Activity 1
Retype the records from their first line up to and including the line containing "pahit, asam disertai", keeping every character unchanged.

Xcoll release 0.9.0

What's Changed

General

• Updated LossMap with a few new features and to make interpolation=False work correctly (automatic calculation of the correct length). The height normalisation in plots is now correct (though the bar width should be adapted to represent the length between two consecutive apertures).
• Removed CrystalMaterial; all are now instances of Material only (except RefMaterial).
• Added align_to_beam_divergence to line.collimators API for crystal tilt alignment

Interface to FLUKA

(#78, #80, #83, #86, #120, #91, #131, #132, #138, #139, #152 by @freddieknets, @andredonadon, @luillo76)

• Prerequisite: Need a complete installation of FLUKA with its LineBuilder and FlukaIO. Then compile the interface with xcoll.fluka.environment.compile() while providing either the source with flukaio_path or the pre-compiled library with flukaio_lib (this needs to be done only once). For compilation, the meson package is needed (which can be found on conda-forge).
• New elements FlukaCollimator and FlukaCrystal which work exactly like an EverestCollimator or EverestCrystal but with FLUKA physics. An important addition is that FLUKA uses geometric definitions for its elements, called FlukaPrototype (if it is a single body) or FlukaAssembly (if it is made from multiple bodies, like a collimator that has two jaws and sits in a cryogenic tank). In both cases, this is assigned to the collimator by its assembly attribute.
• As the protoypes/assemblies can be quite complicated to manage, the accessors xc.fluka.assemblies and xc.fluka.prototypes are provided to inspect all protoypes/assemblies known to Xcoll. If a FEDB (Fluka Element DataBase) is provided, it can be imported with xc.fluka.environment.import_fedb(fedb_path, verbose=False, overwrite=False). To make a custom definition, the correct files have to be generated (see https://gitlab.cern.ch/bmi/fedb/coupling/linebuilder/-/blob/master/README.md), the definition created with assm = xc.FlukaAssembly(...) or prot=xc.FlukaPrototype(...) and the generated files assigned as assm.assembly_file = filename, or prot.body_file = filename1, prot.region_file = filename2, and prot.material_file = filename3which then will copy these files to Xcoll's internal database. For easier scenarios, a FlukaCollimator can be specified without providing anassemblybut by specifyingmaterialandlength(and optionallyside`), in which case a temporary generic assembly is generated.
• An prototype or assembly can be inspected with Flair using coll.assembly.view() (or xc.fluka.assemblies['...'].view() etc), while all geometry to be tracked can be inspected after starting the engine with xc.fluka.engine.view().

Working data
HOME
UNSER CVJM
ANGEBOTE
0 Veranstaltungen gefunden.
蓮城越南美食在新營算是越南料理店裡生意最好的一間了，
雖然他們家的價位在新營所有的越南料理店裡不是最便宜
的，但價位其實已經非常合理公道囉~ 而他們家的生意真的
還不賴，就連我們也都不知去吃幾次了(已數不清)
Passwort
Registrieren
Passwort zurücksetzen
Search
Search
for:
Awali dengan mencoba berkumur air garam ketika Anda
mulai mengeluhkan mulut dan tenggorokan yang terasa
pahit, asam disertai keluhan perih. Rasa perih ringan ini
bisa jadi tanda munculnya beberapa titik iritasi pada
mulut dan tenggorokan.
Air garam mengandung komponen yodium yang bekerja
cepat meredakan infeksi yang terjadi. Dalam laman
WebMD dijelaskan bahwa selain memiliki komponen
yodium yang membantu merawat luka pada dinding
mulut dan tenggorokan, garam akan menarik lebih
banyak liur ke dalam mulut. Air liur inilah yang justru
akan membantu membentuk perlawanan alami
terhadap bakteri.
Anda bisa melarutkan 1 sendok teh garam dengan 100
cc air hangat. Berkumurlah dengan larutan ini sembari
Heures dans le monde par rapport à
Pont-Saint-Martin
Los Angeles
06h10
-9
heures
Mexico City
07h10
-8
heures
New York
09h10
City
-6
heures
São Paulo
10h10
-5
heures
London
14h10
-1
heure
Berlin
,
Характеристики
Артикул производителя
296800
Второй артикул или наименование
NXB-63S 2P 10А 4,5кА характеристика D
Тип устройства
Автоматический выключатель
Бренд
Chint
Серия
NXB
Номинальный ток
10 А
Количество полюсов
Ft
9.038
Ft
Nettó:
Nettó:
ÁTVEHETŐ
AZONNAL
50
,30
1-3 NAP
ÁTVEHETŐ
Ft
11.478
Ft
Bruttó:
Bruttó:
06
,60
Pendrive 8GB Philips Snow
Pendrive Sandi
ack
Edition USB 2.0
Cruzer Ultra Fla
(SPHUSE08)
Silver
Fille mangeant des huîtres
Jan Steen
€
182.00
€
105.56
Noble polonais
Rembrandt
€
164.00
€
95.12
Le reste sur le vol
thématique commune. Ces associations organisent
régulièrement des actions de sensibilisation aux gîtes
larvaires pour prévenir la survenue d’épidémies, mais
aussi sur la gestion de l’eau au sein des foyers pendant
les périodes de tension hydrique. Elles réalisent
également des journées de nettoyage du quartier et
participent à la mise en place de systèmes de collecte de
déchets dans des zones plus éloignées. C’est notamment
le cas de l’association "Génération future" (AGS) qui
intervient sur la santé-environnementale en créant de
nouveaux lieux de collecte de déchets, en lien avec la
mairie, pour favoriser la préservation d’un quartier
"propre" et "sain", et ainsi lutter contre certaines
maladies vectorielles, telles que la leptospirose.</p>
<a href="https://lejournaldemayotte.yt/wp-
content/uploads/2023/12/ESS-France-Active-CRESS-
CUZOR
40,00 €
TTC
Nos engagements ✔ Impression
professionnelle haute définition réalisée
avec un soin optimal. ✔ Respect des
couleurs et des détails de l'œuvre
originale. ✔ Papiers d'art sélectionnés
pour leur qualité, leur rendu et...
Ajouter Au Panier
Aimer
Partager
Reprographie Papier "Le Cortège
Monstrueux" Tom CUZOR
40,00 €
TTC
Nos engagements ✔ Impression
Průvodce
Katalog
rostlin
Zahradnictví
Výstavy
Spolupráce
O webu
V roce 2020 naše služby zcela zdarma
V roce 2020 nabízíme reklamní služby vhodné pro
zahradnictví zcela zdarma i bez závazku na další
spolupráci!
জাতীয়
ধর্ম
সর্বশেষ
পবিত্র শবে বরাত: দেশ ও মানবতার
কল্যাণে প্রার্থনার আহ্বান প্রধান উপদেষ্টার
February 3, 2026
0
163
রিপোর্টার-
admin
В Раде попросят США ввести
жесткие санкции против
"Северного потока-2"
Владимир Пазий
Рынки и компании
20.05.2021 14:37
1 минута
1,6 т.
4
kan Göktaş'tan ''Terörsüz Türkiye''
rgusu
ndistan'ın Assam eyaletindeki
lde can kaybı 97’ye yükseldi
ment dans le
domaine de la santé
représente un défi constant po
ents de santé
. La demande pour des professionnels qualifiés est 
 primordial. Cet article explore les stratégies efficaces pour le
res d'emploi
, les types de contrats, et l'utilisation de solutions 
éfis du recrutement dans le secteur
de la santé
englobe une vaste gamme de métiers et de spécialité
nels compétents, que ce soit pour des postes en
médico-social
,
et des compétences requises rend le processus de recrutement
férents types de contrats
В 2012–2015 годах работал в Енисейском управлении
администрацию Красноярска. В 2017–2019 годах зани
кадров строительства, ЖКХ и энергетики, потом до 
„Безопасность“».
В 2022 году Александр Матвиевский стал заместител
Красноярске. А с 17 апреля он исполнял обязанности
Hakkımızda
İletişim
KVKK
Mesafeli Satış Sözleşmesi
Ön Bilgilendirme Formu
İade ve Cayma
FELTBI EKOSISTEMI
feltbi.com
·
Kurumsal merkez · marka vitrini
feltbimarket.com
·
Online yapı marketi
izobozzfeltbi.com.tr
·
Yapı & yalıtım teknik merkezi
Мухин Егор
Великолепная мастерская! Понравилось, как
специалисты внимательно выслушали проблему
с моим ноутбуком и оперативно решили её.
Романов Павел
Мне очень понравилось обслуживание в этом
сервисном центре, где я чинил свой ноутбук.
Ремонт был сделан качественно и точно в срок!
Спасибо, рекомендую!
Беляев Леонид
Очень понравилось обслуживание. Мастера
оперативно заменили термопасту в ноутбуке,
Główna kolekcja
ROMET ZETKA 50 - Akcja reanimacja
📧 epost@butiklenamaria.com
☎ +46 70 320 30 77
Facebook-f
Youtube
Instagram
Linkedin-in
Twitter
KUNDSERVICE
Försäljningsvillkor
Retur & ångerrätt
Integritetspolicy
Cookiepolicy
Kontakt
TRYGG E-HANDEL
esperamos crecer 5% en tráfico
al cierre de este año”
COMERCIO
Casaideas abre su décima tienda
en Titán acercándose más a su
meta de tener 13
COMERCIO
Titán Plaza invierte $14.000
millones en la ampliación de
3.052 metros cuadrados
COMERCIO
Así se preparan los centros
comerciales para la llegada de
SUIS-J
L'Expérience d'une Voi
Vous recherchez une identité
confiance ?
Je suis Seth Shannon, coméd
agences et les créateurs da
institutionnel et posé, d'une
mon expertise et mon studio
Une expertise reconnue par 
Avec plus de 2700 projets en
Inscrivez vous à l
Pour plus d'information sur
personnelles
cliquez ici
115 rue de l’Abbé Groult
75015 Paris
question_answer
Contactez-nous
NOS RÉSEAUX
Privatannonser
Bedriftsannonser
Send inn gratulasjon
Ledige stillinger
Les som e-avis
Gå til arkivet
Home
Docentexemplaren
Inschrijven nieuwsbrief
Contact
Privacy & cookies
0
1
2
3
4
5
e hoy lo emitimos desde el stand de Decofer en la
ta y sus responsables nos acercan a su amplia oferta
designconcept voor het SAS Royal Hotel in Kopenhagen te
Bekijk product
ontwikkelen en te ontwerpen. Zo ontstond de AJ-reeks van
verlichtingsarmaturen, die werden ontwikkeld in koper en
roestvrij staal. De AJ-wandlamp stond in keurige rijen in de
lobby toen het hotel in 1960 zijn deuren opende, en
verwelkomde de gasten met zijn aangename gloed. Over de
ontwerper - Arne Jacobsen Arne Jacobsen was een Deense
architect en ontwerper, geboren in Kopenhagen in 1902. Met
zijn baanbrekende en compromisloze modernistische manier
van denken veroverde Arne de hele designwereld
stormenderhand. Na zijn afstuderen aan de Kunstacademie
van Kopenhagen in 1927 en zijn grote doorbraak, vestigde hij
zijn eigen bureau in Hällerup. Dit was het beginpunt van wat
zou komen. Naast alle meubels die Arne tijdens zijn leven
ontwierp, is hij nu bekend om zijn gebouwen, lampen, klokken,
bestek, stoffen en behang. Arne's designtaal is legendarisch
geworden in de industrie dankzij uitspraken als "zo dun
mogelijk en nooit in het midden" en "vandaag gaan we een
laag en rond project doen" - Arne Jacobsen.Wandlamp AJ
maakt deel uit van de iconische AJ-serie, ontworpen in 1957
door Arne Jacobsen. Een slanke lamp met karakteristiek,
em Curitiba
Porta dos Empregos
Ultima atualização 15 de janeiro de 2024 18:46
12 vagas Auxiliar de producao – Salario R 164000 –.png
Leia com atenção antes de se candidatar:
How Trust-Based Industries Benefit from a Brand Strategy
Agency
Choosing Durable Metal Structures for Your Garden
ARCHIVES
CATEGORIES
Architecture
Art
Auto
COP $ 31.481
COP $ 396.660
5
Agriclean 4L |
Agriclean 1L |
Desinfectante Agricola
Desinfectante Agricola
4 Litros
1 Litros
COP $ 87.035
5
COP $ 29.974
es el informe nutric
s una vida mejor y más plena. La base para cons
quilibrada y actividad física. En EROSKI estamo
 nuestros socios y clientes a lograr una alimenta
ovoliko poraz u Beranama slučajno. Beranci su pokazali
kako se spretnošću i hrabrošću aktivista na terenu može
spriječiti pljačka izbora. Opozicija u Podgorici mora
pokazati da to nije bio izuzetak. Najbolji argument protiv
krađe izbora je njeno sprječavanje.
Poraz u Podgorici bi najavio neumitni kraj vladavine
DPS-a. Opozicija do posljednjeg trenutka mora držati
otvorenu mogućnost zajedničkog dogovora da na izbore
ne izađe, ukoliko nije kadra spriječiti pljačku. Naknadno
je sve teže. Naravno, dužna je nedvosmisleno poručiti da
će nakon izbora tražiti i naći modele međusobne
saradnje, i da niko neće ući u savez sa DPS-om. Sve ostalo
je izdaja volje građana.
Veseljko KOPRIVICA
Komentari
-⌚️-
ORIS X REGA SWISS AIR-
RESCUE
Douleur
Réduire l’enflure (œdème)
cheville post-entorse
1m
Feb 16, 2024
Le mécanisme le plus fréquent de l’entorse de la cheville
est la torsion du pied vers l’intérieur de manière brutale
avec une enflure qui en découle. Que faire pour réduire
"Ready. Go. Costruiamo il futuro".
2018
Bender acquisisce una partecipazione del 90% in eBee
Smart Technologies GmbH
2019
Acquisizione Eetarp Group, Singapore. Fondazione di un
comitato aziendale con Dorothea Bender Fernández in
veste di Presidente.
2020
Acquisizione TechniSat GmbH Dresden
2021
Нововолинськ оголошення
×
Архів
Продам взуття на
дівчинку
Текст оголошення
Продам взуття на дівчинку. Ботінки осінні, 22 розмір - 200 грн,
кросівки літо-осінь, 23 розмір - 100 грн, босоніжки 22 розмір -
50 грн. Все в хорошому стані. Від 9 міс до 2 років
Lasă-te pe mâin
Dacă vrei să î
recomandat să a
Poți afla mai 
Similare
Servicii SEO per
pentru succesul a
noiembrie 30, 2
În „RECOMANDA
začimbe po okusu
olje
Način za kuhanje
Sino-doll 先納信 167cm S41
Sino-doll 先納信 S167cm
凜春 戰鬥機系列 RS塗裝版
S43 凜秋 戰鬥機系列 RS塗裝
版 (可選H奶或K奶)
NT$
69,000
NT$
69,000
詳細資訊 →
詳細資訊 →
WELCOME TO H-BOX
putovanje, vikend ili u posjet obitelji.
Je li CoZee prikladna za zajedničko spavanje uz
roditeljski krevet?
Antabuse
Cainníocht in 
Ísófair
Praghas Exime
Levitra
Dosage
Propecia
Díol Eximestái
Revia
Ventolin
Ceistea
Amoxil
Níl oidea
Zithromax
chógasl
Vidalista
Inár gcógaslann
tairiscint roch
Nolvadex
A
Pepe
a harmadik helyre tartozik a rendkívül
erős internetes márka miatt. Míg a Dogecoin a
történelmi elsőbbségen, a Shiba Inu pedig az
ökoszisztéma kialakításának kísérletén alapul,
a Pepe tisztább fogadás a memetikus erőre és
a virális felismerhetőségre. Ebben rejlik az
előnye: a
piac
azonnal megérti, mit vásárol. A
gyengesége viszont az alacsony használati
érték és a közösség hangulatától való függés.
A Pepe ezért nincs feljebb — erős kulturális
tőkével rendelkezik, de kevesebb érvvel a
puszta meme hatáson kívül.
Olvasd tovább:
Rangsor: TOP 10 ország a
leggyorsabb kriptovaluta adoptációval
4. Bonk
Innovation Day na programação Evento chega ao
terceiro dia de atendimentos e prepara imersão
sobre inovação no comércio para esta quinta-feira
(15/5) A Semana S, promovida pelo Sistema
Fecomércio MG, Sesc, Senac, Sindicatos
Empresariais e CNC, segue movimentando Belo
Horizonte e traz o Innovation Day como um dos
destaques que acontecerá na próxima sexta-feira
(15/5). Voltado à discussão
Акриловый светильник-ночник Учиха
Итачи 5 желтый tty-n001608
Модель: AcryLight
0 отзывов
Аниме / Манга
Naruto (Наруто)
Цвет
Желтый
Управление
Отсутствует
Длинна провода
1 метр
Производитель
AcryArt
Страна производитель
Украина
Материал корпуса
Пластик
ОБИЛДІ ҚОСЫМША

Activity 2
Continue the Xcoll 0.9.0 release notes from their last line.

Output 1
HOME
UNSER CVJM
ANGEBOTE
0 Veranstaltungen gefunden.
蓮城越南美食在新營算是越南料理店裡生意最好的一間了，
雖然他們家的價位在新營所有的越南料理店裡不是最便宜
的，但價位其實已經非常合理公道囉~ 而他們家的生意真的
還不賴，就連我們也都不知去吃幾次了(已數不清)
Passwort
Registrieren
Passwort zurücksetzen
Search
Search
for:
Awali dengan mencoba berkumur air garam ketika Anda
mulai mengeluhkan mulut dan tenggorokan yang terasa
pahit, asam disertai keluhan perih. Rasa perih ringan ini

Output 2
• As FLUKA has its internal definition of particle masses, these might sometimes differ from Xsuite's. When the difference of the reference particle mass is too large, this can lead to an accumulation of numerical error. It is for this reason that, when starting the engine, the mass of the reference particle is temporarily overwritten (also in the line) by the FLUKA value. Hence, one should create the xt.Particles object after starting the engine to avoid being out-of-sync. All FLUKA masses known to Xcoll can be inspected with xc.fluka.particle_masses.
• If ever needed, the naming of particles in FLUKA can be inspected with xc.fluka.particle_names .
• Before scattering can be active, a connection to FLUKA needs to be made. This is done by starting the engine: xcoll.fluka.engine.start(). For this, the necessary arguments are either elements or line to specify which elements are to be linked (with the additional optional argument names if it is only a subset), and particle_ref to describe the beam if not already provided by the line (and in case the line has a different reference particle, this is overwritten by the engine's one and restored when the engine stops). Optional arguments include:
  • seed to set the seed in FLUKA
  • cwd to define a run folder (a random named one is generated by default for the logs etc)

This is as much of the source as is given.